TASK MATERIAL ▸

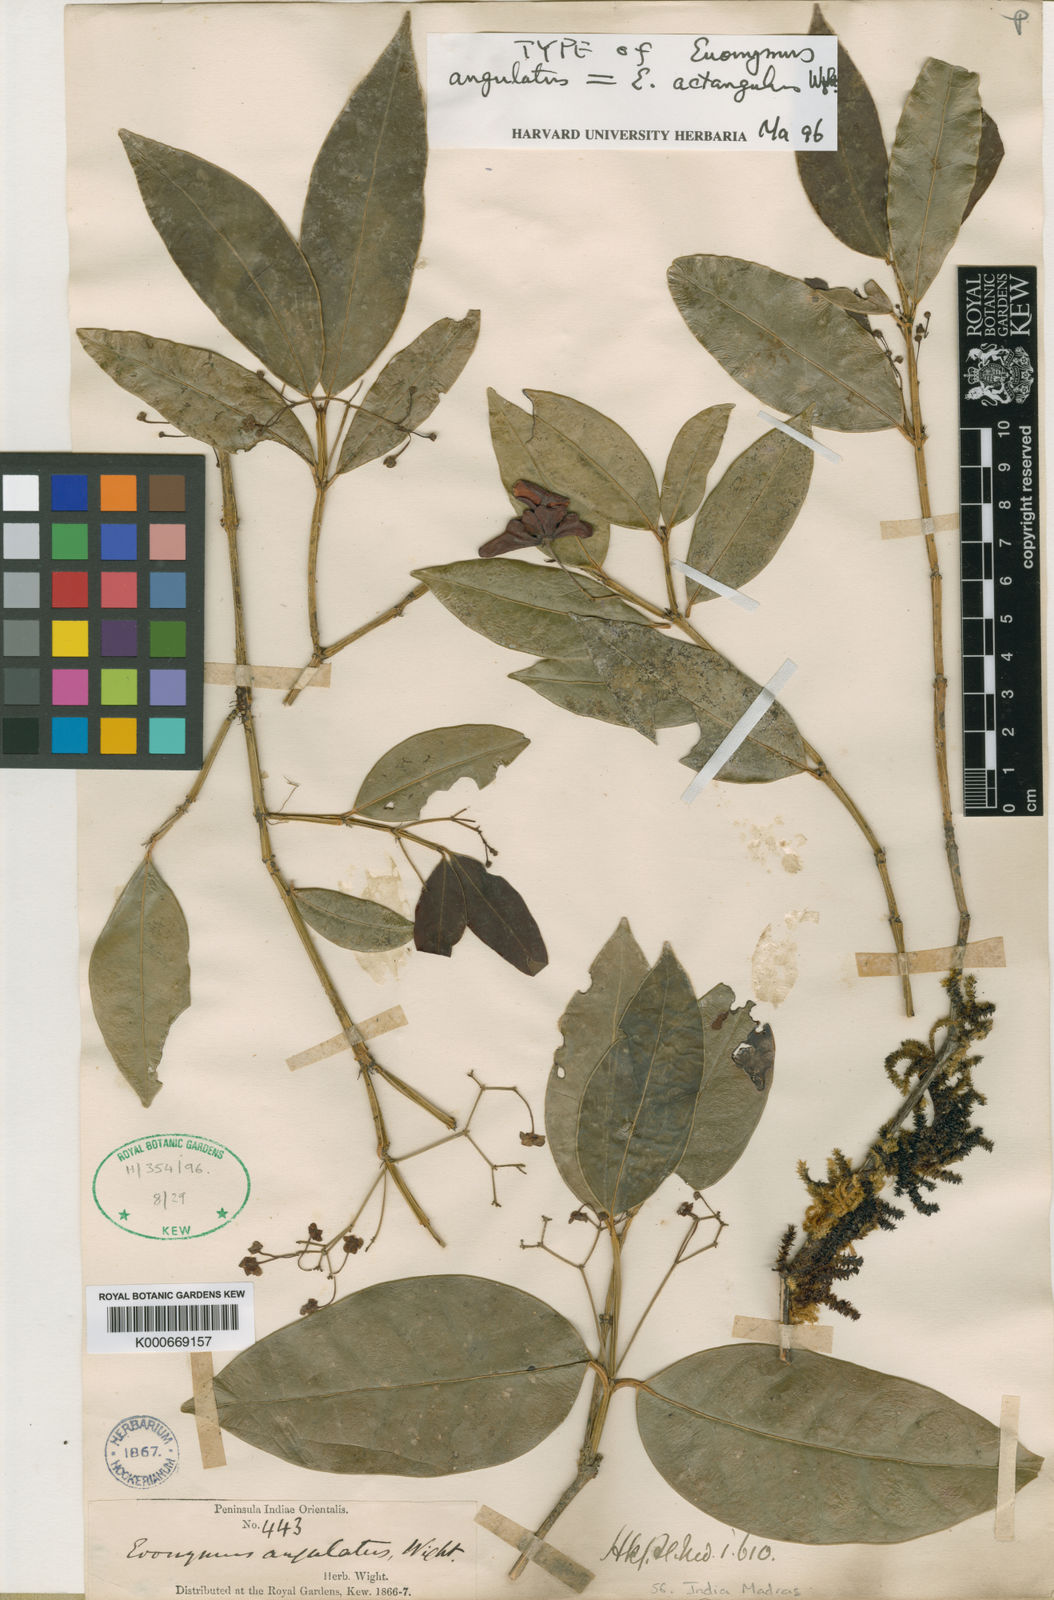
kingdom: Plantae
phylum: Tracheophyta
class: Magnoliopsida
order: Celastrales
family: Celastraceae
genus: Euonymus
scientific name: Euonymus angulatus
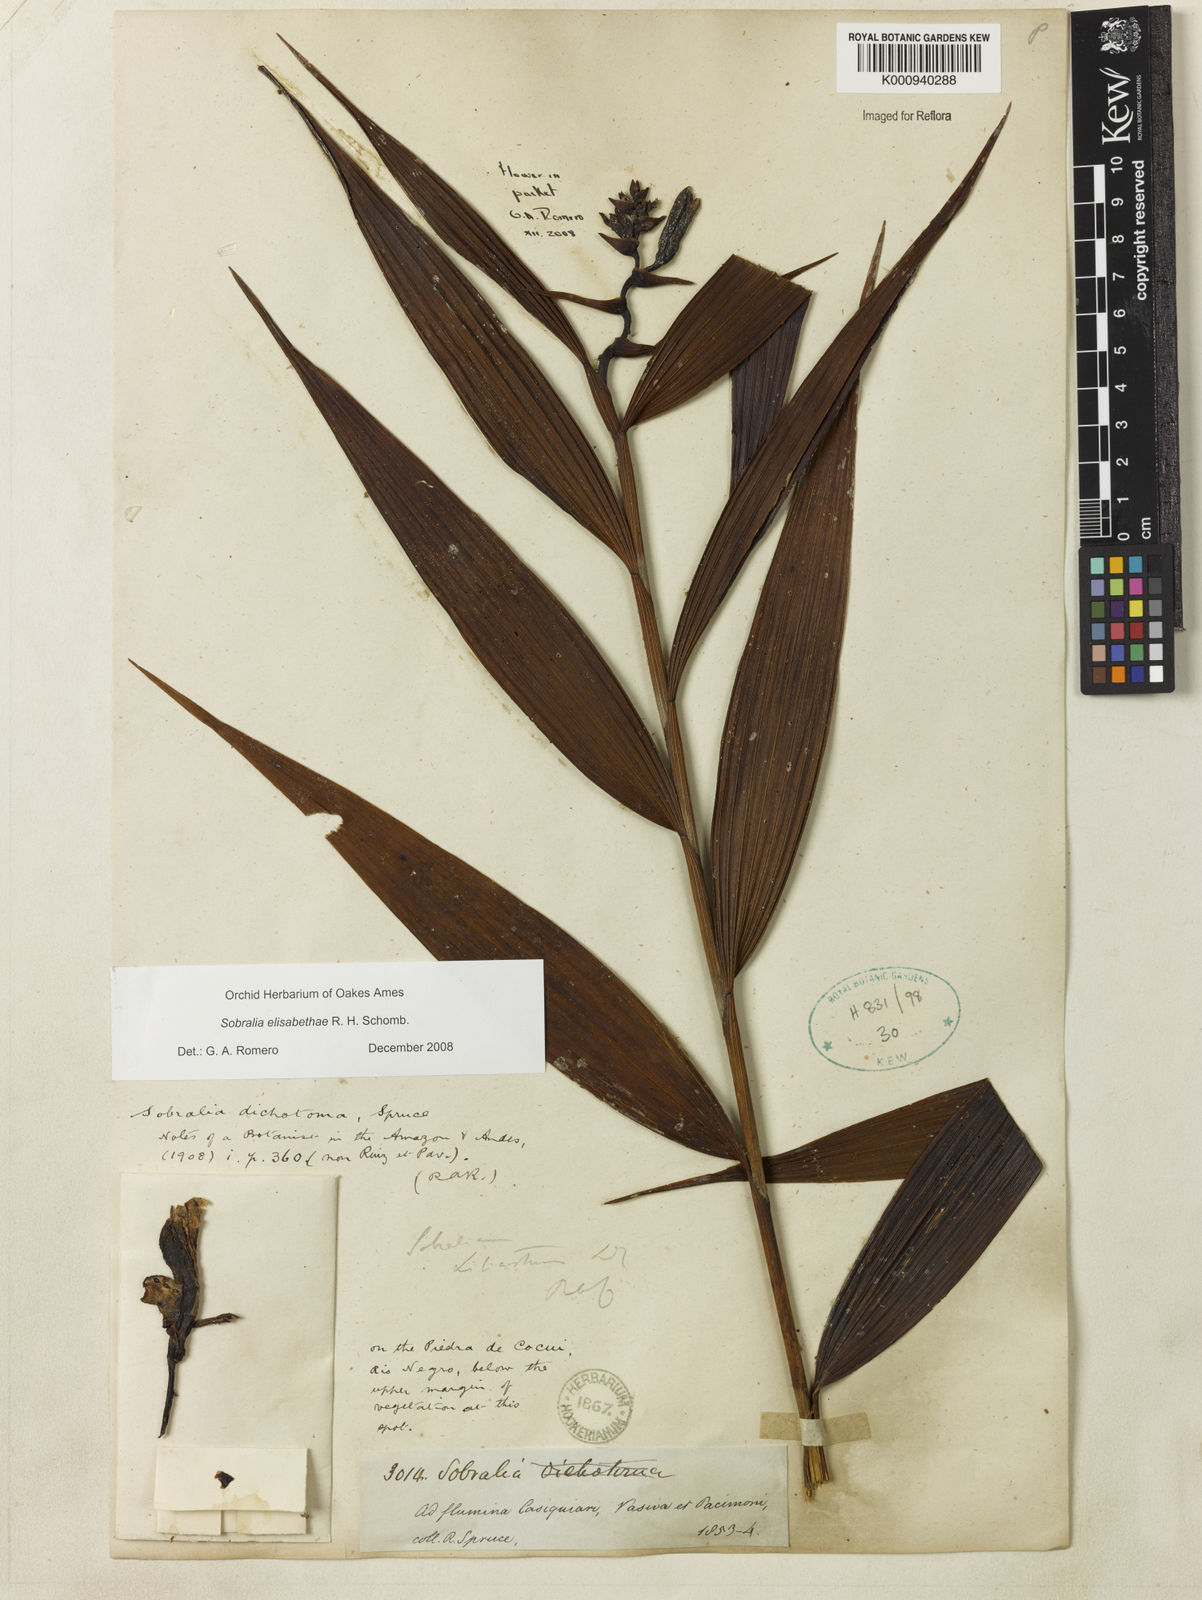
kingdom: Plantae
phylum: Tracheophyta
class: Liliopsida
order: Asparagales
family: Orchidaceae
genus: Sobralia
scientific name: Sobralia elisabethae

...

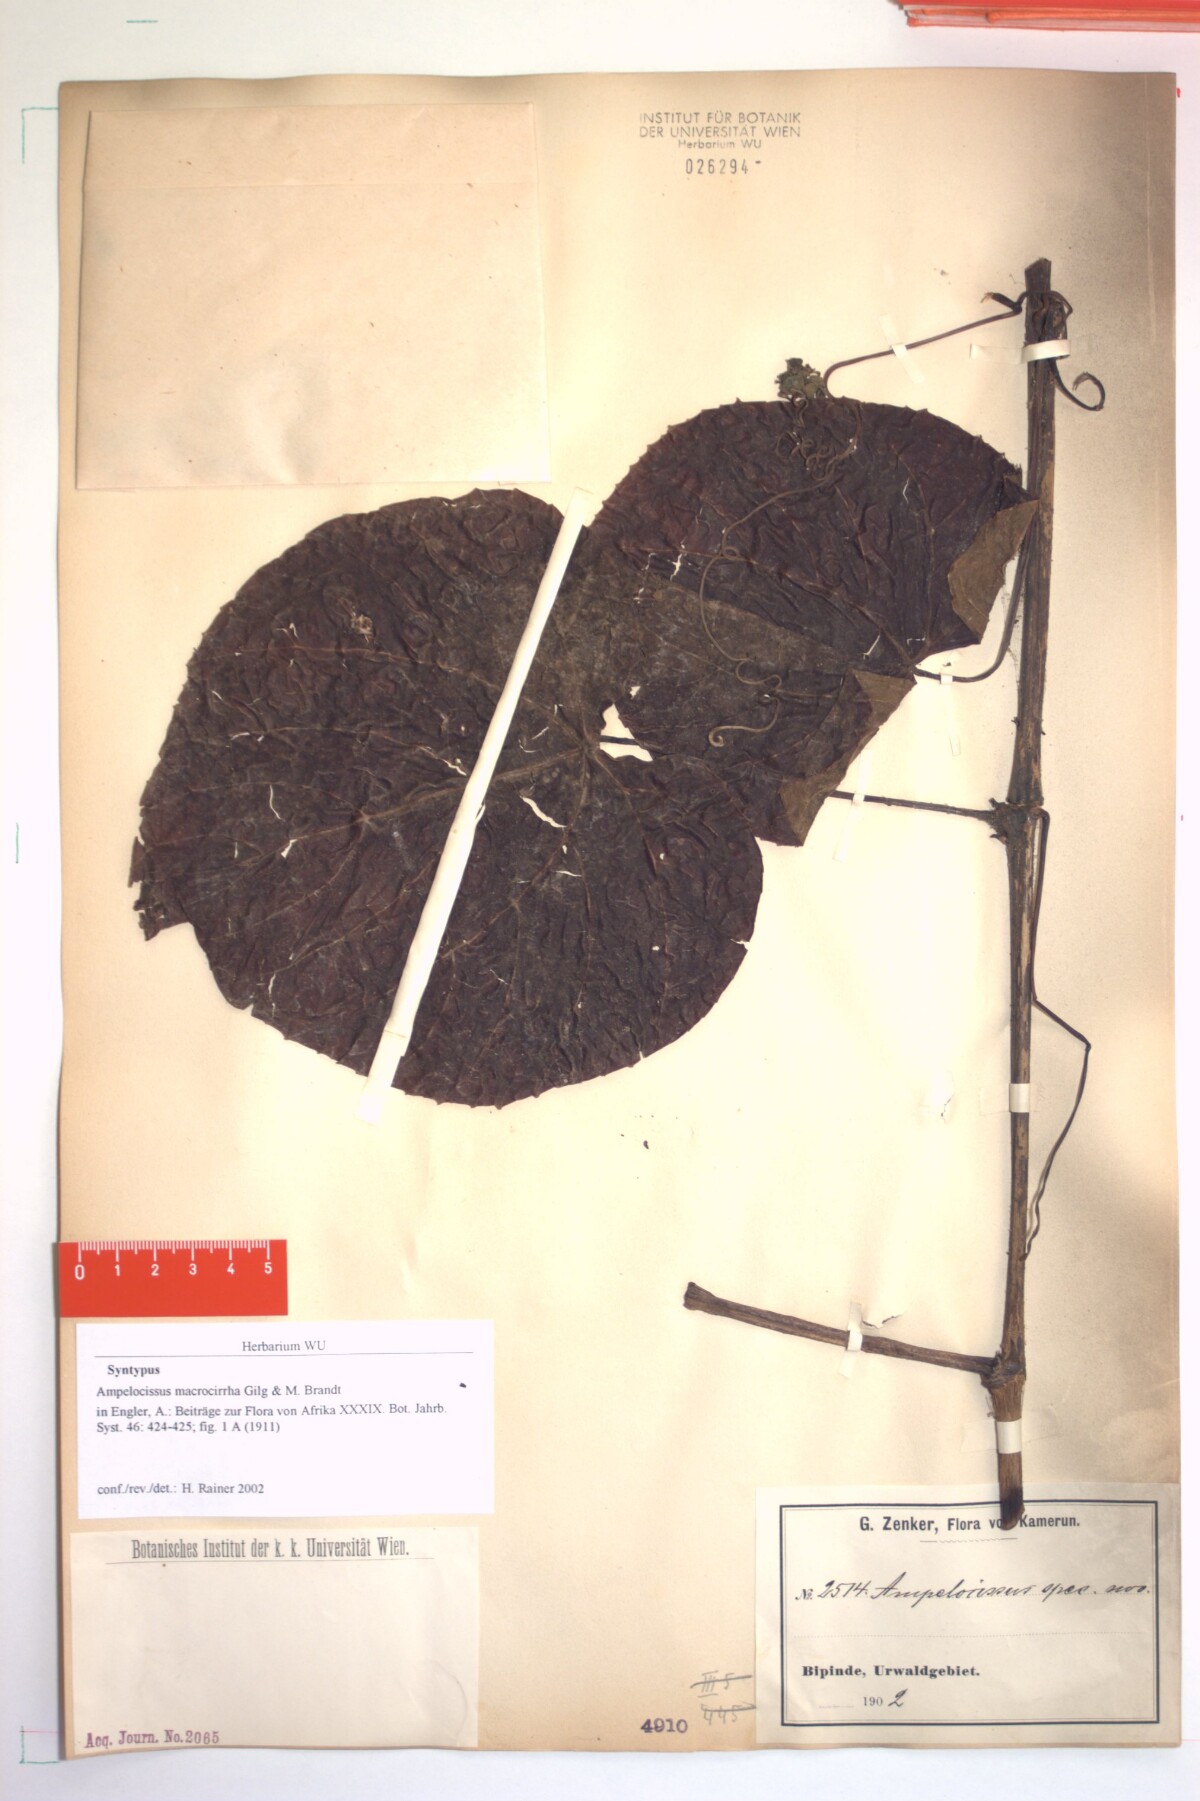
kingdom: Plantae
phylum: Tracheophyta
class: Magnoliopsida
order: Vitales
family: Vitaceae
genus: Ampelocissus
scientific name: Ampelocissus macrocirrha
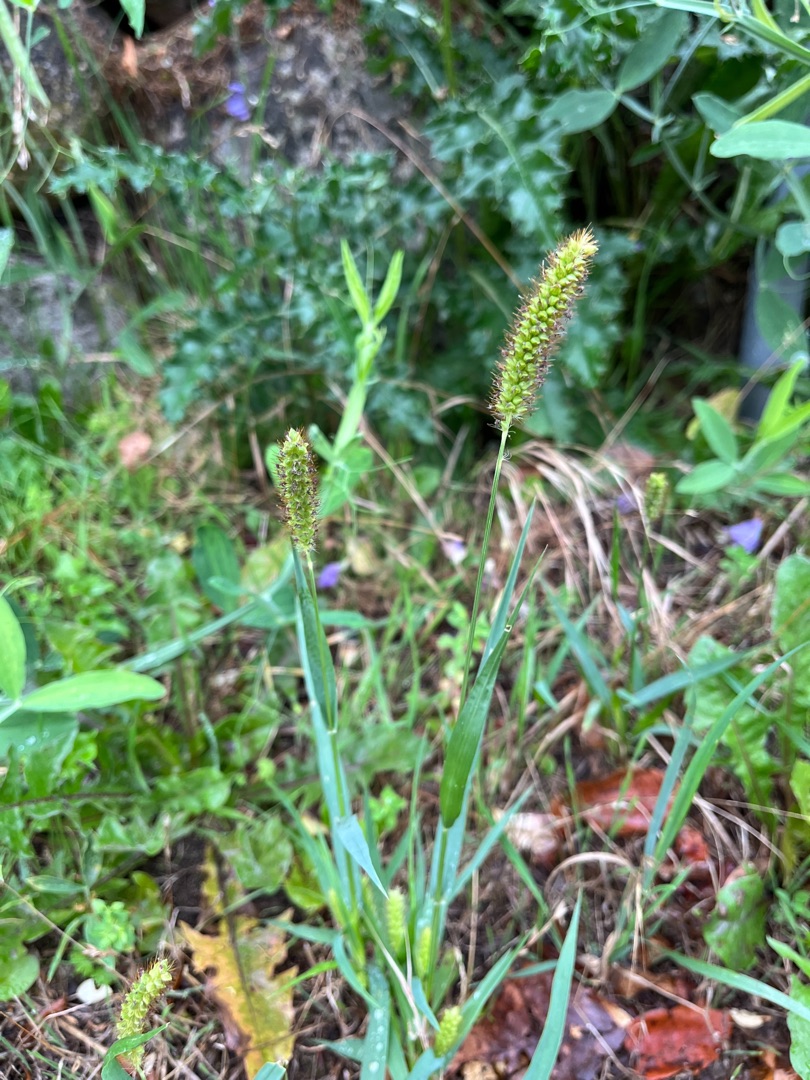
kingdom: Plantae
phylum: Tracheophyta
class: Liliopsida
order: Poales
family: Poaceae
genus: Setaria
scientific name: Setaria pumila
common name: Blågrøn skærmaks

WORK INSTRUCTIONS ▸
Reproduce the lines of the material above verbatim, everything from the line containing "genus: Euonymus" down to the line containing "genus: Sobralia", both of those lines included. Leave the pictures out of the output.

WRITTEN ANSWER ▸
genus: Euonymus
scientific name: Euonymus angulatus
kingdom: Plantae
phylum: Tracheophyta
class: Liliopsida
order: Asparagales
family: Orchidaceae
genus: Sobralia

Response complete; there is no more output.